### What you are asked to do
Every entry that follows should be reproduced exactly.
[Supplied records Boundary: Start]
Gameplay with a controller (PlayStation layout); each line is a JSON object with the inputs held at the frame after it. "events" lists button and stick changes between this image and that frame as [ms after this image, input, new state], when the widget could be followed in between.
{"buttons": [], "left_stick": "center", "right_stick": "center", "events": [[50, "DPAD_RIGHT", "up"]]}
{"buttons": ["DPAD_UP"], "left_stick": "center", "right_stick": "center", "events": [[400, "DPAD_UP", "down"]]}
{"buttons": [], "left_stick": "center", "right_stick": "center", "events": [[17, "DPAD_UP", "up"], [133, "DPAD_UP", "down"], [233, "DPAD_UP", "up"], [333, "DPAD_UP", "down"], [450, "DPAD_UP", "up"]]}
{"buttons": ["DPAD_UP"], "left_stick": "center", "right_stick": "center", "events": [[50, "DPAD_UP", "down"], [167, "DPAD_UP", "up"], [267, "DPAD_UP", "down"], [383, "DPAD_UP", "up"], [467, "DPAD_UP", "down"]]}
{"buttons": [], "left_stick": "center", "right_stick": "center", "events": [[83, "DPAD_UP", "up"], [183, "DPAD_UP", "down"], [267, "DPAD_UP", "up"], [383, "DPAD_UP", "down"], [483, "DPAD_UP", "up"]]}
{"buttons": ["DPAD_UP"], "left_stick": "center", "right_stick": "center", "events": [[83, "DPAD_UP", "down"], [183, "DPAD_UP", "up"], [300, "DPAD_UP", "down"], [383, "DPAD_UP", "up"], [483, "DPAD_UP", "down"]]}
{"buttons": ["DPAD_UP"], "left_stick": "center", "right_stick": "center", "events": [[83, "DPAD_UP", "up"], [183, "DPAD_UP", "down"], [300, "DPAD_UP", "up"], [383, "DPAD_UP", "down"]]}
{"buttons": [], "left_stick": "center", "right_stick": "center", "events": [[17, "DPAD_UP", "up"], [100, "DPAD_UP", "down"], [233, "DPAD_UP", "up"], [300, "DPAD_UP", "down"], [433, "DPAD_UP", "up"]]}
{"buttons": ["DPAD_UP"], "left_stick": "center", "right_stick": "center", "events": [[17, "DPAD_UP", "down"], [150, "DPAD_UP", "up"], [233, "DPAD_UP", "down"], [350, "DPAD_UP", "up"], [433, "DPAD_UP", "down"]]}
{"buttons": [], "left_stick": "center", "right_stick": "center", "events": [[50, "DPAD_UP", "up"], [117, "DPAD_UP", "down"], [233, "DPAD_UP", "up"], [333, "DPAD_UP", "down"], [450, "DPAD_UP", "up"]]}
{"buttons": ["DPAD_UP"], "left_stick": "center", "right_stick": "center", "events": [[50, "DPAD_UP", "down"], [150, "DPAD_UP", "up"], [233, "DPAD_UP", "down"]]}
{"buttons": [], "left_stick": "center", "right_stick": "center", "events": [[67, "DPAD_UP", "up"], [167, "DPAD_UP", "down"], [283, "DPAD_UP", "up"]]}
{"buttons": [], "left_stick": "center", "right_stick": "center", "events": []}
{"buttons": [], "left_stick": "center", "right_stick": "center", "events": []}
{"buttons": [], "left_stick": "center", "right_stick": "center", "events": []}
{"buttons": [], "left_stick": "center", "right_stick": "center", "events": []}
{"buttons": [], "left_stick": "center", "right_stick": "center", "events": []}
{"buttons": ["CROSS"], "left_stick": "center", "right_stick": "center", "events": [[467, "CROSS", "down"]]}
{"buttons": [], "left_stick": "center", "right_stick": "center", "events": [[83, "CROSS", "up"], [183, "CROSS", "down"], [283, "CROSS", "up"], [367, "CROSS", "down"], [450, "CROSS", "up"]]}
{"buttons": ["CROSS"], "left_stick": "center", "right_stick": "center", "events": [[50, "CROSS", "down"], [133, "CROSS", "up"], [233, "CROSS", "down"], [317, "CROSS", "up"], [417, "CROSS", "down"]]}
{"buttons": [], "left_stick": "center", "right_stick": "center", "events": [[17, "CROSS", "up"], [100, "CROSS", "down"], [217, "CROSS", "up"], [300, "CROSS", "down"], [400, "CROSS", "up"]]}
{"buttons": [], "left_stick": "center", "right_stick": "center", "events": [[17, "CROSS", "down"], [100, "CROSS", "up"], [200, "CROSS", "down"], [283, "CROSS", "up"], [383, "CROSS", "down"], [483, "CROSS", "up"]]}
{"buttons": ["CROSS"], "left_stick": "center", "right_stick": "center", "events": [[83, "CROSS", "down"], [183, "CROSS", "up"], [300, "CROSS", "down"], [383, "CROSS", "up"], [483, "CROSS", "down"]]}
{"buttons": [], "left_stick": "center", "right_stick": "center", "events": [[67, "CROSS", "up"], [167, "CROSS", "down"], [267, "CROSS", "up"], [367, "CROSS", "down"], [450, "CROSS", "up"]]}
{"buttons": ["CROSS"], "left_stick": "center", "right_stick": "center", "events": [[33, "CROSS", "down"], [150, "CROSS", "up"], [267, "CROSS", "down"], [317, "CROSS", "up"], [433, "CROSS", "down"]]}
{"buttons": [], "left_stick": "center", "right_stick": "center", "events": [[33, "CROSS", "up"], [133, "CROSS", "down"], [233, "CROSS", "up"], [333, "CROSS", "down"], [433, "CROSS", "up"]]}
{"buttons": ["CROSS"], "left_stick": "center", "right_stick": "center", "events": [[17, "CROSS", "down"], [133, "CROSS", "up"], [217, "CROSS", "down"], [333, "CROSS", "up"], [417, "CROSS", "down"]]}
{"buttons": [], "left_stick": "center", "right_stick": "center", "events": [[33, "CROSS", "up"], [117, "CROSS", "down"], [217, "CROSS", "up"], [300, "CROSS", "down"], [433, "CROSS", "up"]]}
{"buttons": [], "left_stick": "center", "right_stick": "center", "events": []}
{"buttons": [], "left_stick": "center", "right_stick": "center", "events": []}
[Supplied records Boundary: End]
### Response to the exercise
Gameplay with a controller (PlayStation layout); each line is a JSON object with the inputs held at the frame after it. "events" lists button and stick changes between this image and that frame as [ms after this image, input, new state], when the widget could be followed in between.
{"buttons": [], "left_stick": "center", "right_stick": "center", "events": [[50, "DPAD_RIGHT", "up"]]}
{"buttons": ["DPAD_UP"], "left_stick": "center", "right_stick": "center", "events": [[400, "DPAD_UP", "down"]]}
{"buttons": [], "left_stick": "center", "right_stick": "center", "events": [[17, "DPAD_UP", "up"], [133, "DPAD_UP", "down"], [233, "DPAD_UP", "up"], [333, "DPAD_UP", "down"], [450, "DPAD_UP", "up"]]}
{"buttons": ["DPAD_UP"], "left_stick": "center", "right_stick": "center", "events": [[50, "DPAD_UP", "down"], [167, "DPAD_UP", "up"], [267, "DPAD_UP", "down"], [383, "DPAD_UP", "up"], [467, "DPAD_UP", "down"]]}
{"buttons": [], "left_stick": "center", "right_stick": "center", "events": [[83, "DPAD_UP", "up"], [183, "DPAD_UP", "down"], [267, "DPAD_UP", "up"], [383, "DPAD_UP", "down"], [483, "DPAD_UP", "up"]]}
{"buttons": ["DPAD_UP"], "left_stick": "center", "right_stick": "center", "events": [[83, "DPAD_UP", "down"], [183, "DPAD_UP", "up"], [300, "DPAD_UP", "down"], [383, "DPAD_UP", "up"], [483, "DPAD_UP", "down"]]}
{"buttons": ["DPAD_UP"], "left_stick": "center", "right_stick": "center", "events": [[83, "DPAD_UP", "up"], [183, "DPAD_UP", "down"], [300, "DPAD_UP", "up"], [383, "DPAD_UP", "down"]]}
{"buttons": [], "left_stick": "center", "right_stick": "center", "events": [[17, "DPAD_UP", "up"], [100, "DPAD_UP", "down"], [233, "DPAD_UP", "up"], [300, "DPAD_UP", "down"], [433, "DPAD_UP", "up"]]}
{"buttons": ["DPAD_UP"], "left_stick": "center", "right_stick": "center", "events": [[17, "DPAD_UP", "down"], [150, "DPAD_UP", "up"], [233, "DPAD_UP", "down"], [350, "DPAD_UP", "up"], [433, "DPAD_UP", "down"]]}
{"buttons": [], "left_stick": "center", "right_stick": "center", "events": [[50, "DPAD_UP", "up"], [117, "DPAD_UP", "down"], [233, "DPAD_UP", "up"], [333, "DPAD_UP", "down"], [450, "DPAD_UP", "up"]]}
{"buttons": ["DPAD_UP"], "left_stick": "center", "right_stick": "center", "events": [[50, "DPAD_UP", "down"], [150, "DPAD_UP", "up"], [233, "DPAD_UP", "down"]]}
{"buttons": [], "left_stick": "center", "right_stick": "center", "events": [[67, "DPAD_UP", "up"], [167, "DPAD_UP", "down"], [283, "DPAD_UP", "up"]]}
{"buttons": [], "left_stick": "center", "right_stick": "center", "events": []}
{"buttons": [], "left_stick": "center", "right_stick": "center", "events": []}
{"buttons": [], "left_stick": "center", "right_stick": "center", "events": []}
{"buttons": [], "left_stick": "center", "right_stick": "center", "events": []}
{"buttons": [], "left_stick": "center", "right_stick": "center", "events": []}
{"buttons": ["CROSS"], "left_stick": "center", "right_stick": "center", "events": [[467, "CROSS", "down"]]}
{"buttons": [], "left_stick": "center", "right_stick": "center", "events": [[83, "CROSS", "up"], [183, "CROSS", "down"], [283, "CROSS", "up"], [367, "CROSS", "down"], [450, "CROSS", "up"]]}
{"buttons": ["CROSS"], "left_stick": "center", "right_stick": "center", "events": [[50, "CROSS", "down"], [133, "CROSS", "up"], [233, "CROSS", "down"], [317, "CROSS", "up"], [417, "CROSS", "down"]]}
{"buttons": [], "left_stick": "center", "right_stick": "center", "events": [[17, "CROSS", "up"], [100, "CROSS", "down"], [217, "CROSS", "up"], [300, "CROSS", "down"], [400, "CROSS", "up"]]}
{"buttons": [], "left_stick": "center", "right_stick": "center", "events": [[17, "CROSS", "down"], [100, "CROSS", "up"], [200, "CROSS", "down"], [283, "CROSS", "up"], [383, "CROSS", "down"], [483, "CROSS", "up"]]}
{"buttons": ["CROSS"], "left_stick": "center", "right_stick": "center", "events": [[83, "CROSS", "down"], [183, "CROSS", "up"], [300, "CROSS", "down"], [383, "CROSS", "up"], [483, "CROSS", "down"]]}
{"buttons": [], "left_stick": "center", "right_stick": "center", "events": [[67, "CROSS", "up"], [167, "CROSS", "down"], [267, "CROSS", "up"], [367, "CROSS", "down"], [450, "CROSS", "up"]]}
{"buttons": ["CROSS"], "left_stick": "center", "right_stick": "center", "events": [[33, "CROSS", "down"], [150, "CROSS", "up"], [267, "CROSS", "down"], [317, "CROSS", "up"], [433, "CROSS", "down"]]}
{"buttons": [], "left_stick": "center", "right_stick": "center", "events": [[33, "CROSS", "up"], [133, "CROSS", "down"], [233, "CROSS", "up"], [333, "CROSS", "down"], [433, "CROSS", "up"]]}
{"buttons": ["CROSS"], "left_stick": "center", "right_stick": "center", "events": [[17, "CROSS", "down"], [133, "CROSS", "up"], [217, "CROSS", "down"], [333, "CROSS", "up"], [417, "CROSS", "down"]]}
{"buttons": [], "left_stick": "center", "right_stick": "center", "events": [[33, "CROSS", "up"], [117, "CROSS", "down"], [217, "CROSS", "up"], [300, "CROSS", "down"], [433, "CROSS", "up"]]}
{"buttons": [], "left_stick": "center", "right_stick": "center", "events": []}
{"buttons": [], "left_stick": "center", "right_stick": "center", "events": []}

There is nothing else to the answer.